Atualmente,
muitos estão escandalizados com o grau de descumprimento de vários preceitos
constitucionais, os excessos jurídicos, a grave situação da democracia, o
aumento da repressão policial entre outras preocupações existentes na sociedade
brasileira. Por trás delas, uma verdadeira ‘fé’ no chamando ‘Estado Democrático
de Direito’, nas instituições republicanas que temos e nos princípios legais
conquistados pela nossa última ‘Carta Magna de 1988’, a Constituição Cidadã,
como é conhecida.
Por outro lado, os ortodoxos
defensores da ‘legalidade’ creem que a atual ordem jurídica do Estado
brasileiro pode se resolver com modificações no aparelho estatal, impondo um
regime rigoroso de controle, disciplina e investigação permanente,
particularmente sobre as organizações políticas e seus representantes eleitos
sob a palavra de ordem: ninguém está acima da lei! As elites, os corruptos e
seus partidos que governam (mesmo aqueles que se venderam aos ricos
empresários), se arrogam em atacar as perseguições
e mitificar as instituições democráticas, tendo utilizado todas as artimanhas
para se beneficiar da posição privilegiada que ocupavam (e ainda ocupam a
imensa maioria deles) nos altos escalões
da república.
O entendimento mais profundo desse
debate é encontrado na obra marxista “Crítica à Filosofia do Direito de Hegel”,
escrito em 1843. À época Karl Marx renunciava as visões hegelianas,
criticava-as, e formatava uma concepção profunda sobre a sociedade. Sua visão
era extirpar todos os preconceitos religiosos e míticos existentes no
pensamento filosófico alemão a partir do modelo dialético hegeliano, resultante
da crítica à metafísica anterior. A obra arranca de Hegel toda uma sistemática
concepção do Estado e sua Estrutura, Direito, Estamentos e da Sociedade Civil,
mas lhe impõe uma profunda crítica da visão mítica da sua ‘filosofia
especulativa’, a qual partia do pressuposto de que a ‘IDEIA’, sua evolução, seu
desenvolvimento e suas contradições, etc, moldavam a essência da realidade.

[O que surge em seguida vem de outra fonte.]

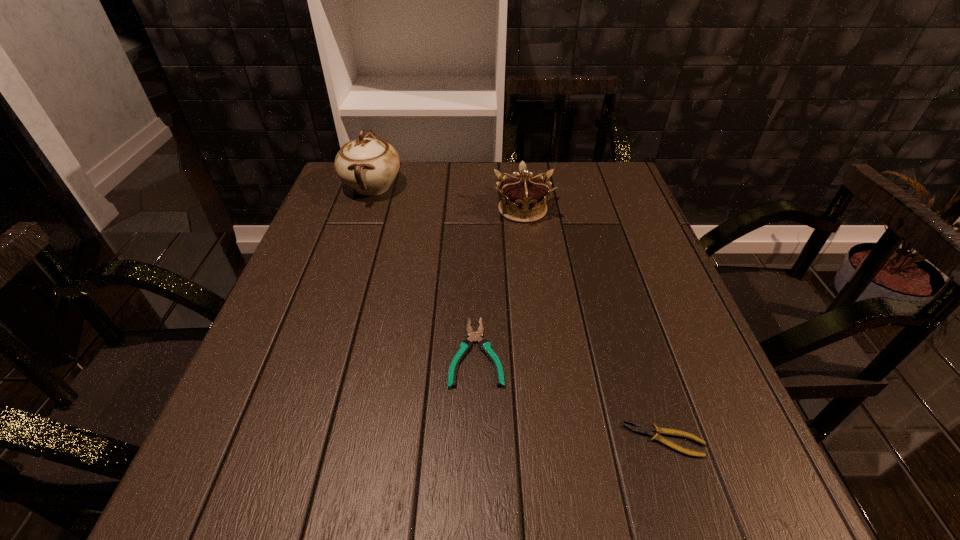
The width and height of the screenshot is (960, 540). I want to click on vacant space located on the left of the rightmost object, so [x=582, y=440].

You are a GUI agent. You are given a task and a screenshot of the screen. Output one action in this format:
    pyautogui.click(x=<x>, y=<y>)
    Task: Click on the chinaware that is at the far edge
    
    Given the screenshot: What is the action you would take?
    pyautogui.click(x=368, y=165)

The image size is (960, 540). In order to click on crown that is at the far edge in this screenshot , I will do `click(523, 197)`.

You are a GUI agent. You are given a task and a screenshot of the screen. Output one action in this format:
    pyautogui.click(x=<x>, y=<y>)
    Task: Click on the object at the left edge
    
    Given the screenshot: What is the action you would take?
    pyautogui.click(x=368, y=165)

What are the coordinates of `object situated at the right edge` in the screenshot? It's located at (643, 429).

This screenshot has height=540, width=960. Find the location of `object located in the far left corner section of the desktop`. object located in the far left corner section of the desktop is located at coordinates coord(368,165).

Identify the location of vacant space at the far edge. (415, 187).

The height and width of the screenshot is (540, 960). I want to click on vacant area at the left edge of the desktop, so click(x=327, y=259).

At what (x,y) coordinates should I click in order to perform the action: click on vacant space at the right edge. Please return your answer as a coordinate pair (x, y). The width and height of the screenshot is (960, 540). Looking at the image, I should click on (602, 281).

Image resolution: width=960 pixels, height=540 pixels. Identify the location of blank space at the far right corner. (577, 187).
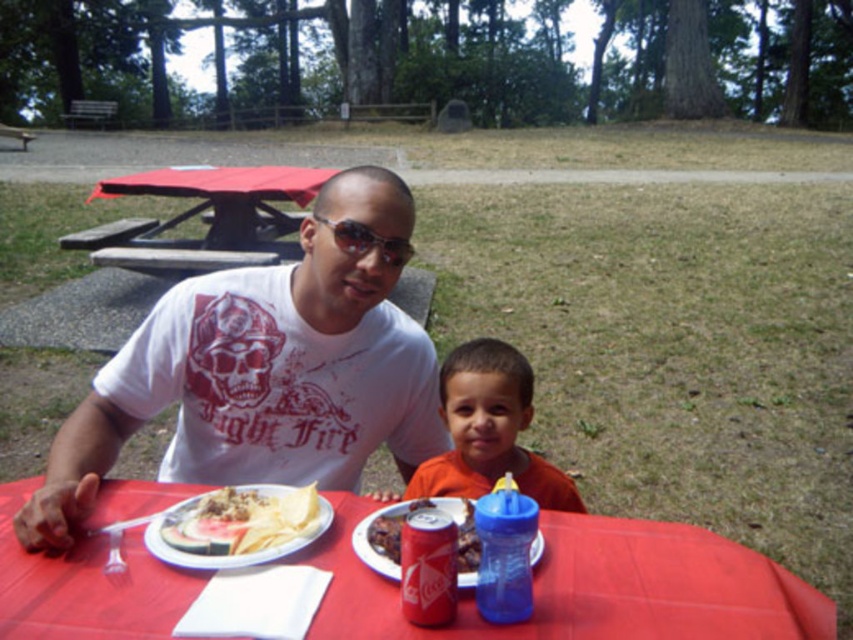
Measure the distance between red matte coca-cola can at center and camera.

red matte coca-cola can at center is 34.14 inches from camera.

Between red matte coca-cola can at center and sunglasses at center, which one is positioned higher?

Positioned higher is sunglasses at center.

The width and height of the screenshot is (853, 640). What are the coordinates of `red matte coca-cola can at center` in the screenshot? It's located at (428, 566).

At what (x,y) coordinates should I click in order to perform the action: click on red matte coca-cola can at center. Please return your answer as a coordinate pair (x, y). Looking at the image, I should click on (428, 566).

Does shiny plastic soda can at center have a smaller size compared to sunglasses at center?

Actually, shiny plastic soda can at center might be larger than sunglasses at center.

Is shiny plastic soda can at center above sunglasses at center?

No.

The width and height of the screenshot is (853, 640). I want to click on shiny plastic soda can at center, so click(x=402, y=524).

Which is behind, point (628, 524) or point (274, 176)?

The point (274, 176) is more distant.

Does red plastic table at center have a lesser height compared to red plastic picnic table at upper left?

Yes, red plastic table at center is shorter than red plastic picnic table at upper left.

The width and height of the screenshot is (853, 640). Identify the location of red plastic table at center. (590, 588).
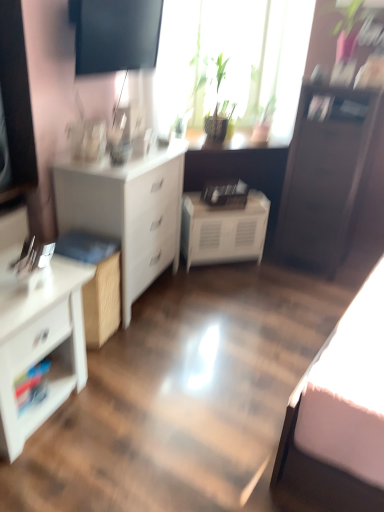
What are the coordinates of `free point to the right of white glossy chest of drawers at left, acting as the first chest of drawers starting from the front` in the screenshot? It's located at (115, 411).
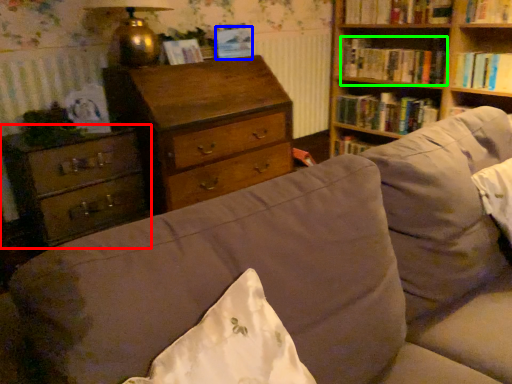
Question: Which object is the farthest from chest of drawers (highlighted by a red box)? Choose among these: paperback book (highlighted by a blue box) or book (highlighted by a green box).

Choices:
 (A) paperback book
 (B) book

Answer: (B)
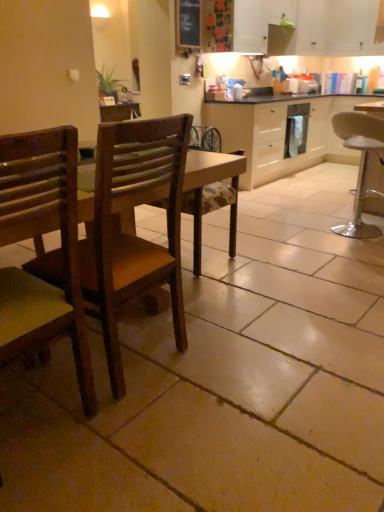
Question: Can white matte cabinet at upper right, the 1th cabinetry from the top, be found inside chalkboard at upper center?

Choices:
 (A) yes
 (B) no

Answer: (B)

Question: From a real-world perspective, is chalkboard at upper center under white matte cabinet at upper right, acting as the third cabinetry starting from the bottom?

Choices:
 (A) no
 (B) yes

Answer: (B)

Question: Is chalkboard at upper center not near white matte cabinet at upper right, acting as the third cabinetry starting from the bottom?

Choices:
 (A) yes
 (B) no

Answer: (A)

Question: Is chalkboard at upper center closer to camera compared to white matte cabinet at upper right, acting as the third cabinetry starting from the bottom?

Choices:
 (A) no
 (B) yes

Answer: (B)

Question: Considering the relative positions of chalkboard at upper center and white matte cabinet at upper right, acting as the third cabinetry starting from the bottom, in the image provided, is chalkboard at upper center behind white matte cabinet at upper right, acting as the third cabinetry starting from the bottom,?

Choices:
 (A) no
 (B) yes

Answer: (A)

Question: Would you say chalkboard at upper center is outside white matte cabinet at upper right, acting as the third cabinetry starting from the bottom?

Choices:
 (A) yes
 (B) no

Answer: (A)

Question: From a real-world perspective, is white glossy dishwasher at center beneath chalkboard at upper center?

Choices:
 (A) no
 (B) yes

Answer: (B)

Question: Is white glossy dishwasher at center at the left side of chalkboard at upper center?

Choices:
 (A) yes
 (B) no

Answer: (B)

Question: Is white glossy dishwasher at center smaller than chalkboard at upper center?

Choices:
 (A) no
 (B) yes

Answer: (B)

Question: Is white glossy dishwasher at center further to the viewer compared to chalkboard at upper center?

Choices:
 (A) no
 (B) yes

Answer: (B)

Question: From the image's perspective, does white glossy dishwasher at center appear higher than chalkboard at upper center?

Choices:
 (A) yes
 (B) no

Answer: (B)

Question: Does white glossy dishwasher at center contain chalkboard at upper center?

Choices:
 (A) no
 (B) yes

Answer: (A)

Question: From the image's perspective, does white glossy dishwasher at center appear higher than wooden chair at left, positioned as the 1th chair in left-to-right order?

Choices:
 (A) no
 (B) yes

Answer: (B)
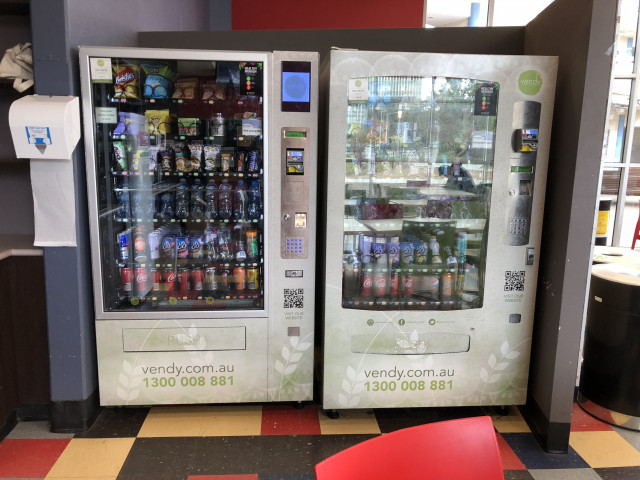
This screenshot has width=640, height=480. Identify the location of trash can. (624, 298).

Assim, o pensamento de Marx adquire uma
importância fundamental na crítica às velhas idéias seguidistas, crendices e
míticas de um ‘Estado do Povo’ ou um ‘Estado a serviço de todos’, uma
‘democracia pura’ construída na evolução pacifica apenas dos debates das idéias,
e seus reflexos nas instituições. Nele fica muito clara toda à sua concepção
revolucionária da sociedade. O livro é um verdadeiro passo-a-passo, utilizando
inúmeras passagens do livro ‘Princípios da Filosofia do Direito’ de Hegel,
desmitificando cada parte, bem como reconhecendo os avanços trazidos pela visão
dialética.
A SOCIEDADE
CIVIL, DEMOCRACIA E CONSTITUIÇÃO POLÍTICA
Sempre somos instados a ver no Estado
e seus dirigentes nossos representantes. Pelo fato de serem eleitos, deveriam
pois representar o interesse de todos. Isso ocorre porque existe uma separação
entre a Sociedade Civil (forma organizada do povo não estatal, privado), a outra
organização privada da sociedade, a FAMÍLIA e o aparelho ESTATAL, sua
burocracia e instituições. Hegel entende a Sociedade Civil e a família como
‘partes do Estado’, divididos apenas pelo conceito e não pela realidade como
tal.
Marx afirma: “Família e Sociedade Civil são apreendidas como esferas conceituas do
Estado e, com efeito, como as esferas de sua finitude, como sua finitude. É o
Estado que nelas se divide, o que as pressupõe; e ele o faz, em verdade...A ideia é subjetivada e a relação real da família e da sociedade civil com o
Estado é apreendida como sua atividade interna imaginaria. Família e Sociedade
Civil são os pressupostos do Estado; elas são os elementos propriamente ativos;
mas, nas especulação, isso se inverte”. Mais: “Não é o seu próprio curso de vida (Sociedade Civil e Família) que as
une ao Estado, mas é o curso da idéia que as discerniu de si; e, com efeito,
elas são a finitude dessa ideia; elas são determinações postas por um terceiro,
não autodeterminações”.(Págs 35 e 36)
Em outras palavras, para o
pensamento marxista foi o próprio desenvolvimento interno da organização social
que gerou essa separação e não o desenvolvimento conceitual ou imaginário dessa
sociedade. Essa é sua aparência, reflexo do real. Naturalmente, ao pensar
assim, Marx afirma sobre Hegel “A pura
idealidade de uma esfera real só poderia, contudo, existir como ciência...O
importante é que Hegel, por toda a parte, faz da Ideia o sujeito e do sujeito
propriamente dito, assim como da disposição política, faz o predicado. O
desenvolvimento prossegue, sempre do lado do predicado”. (pag 38)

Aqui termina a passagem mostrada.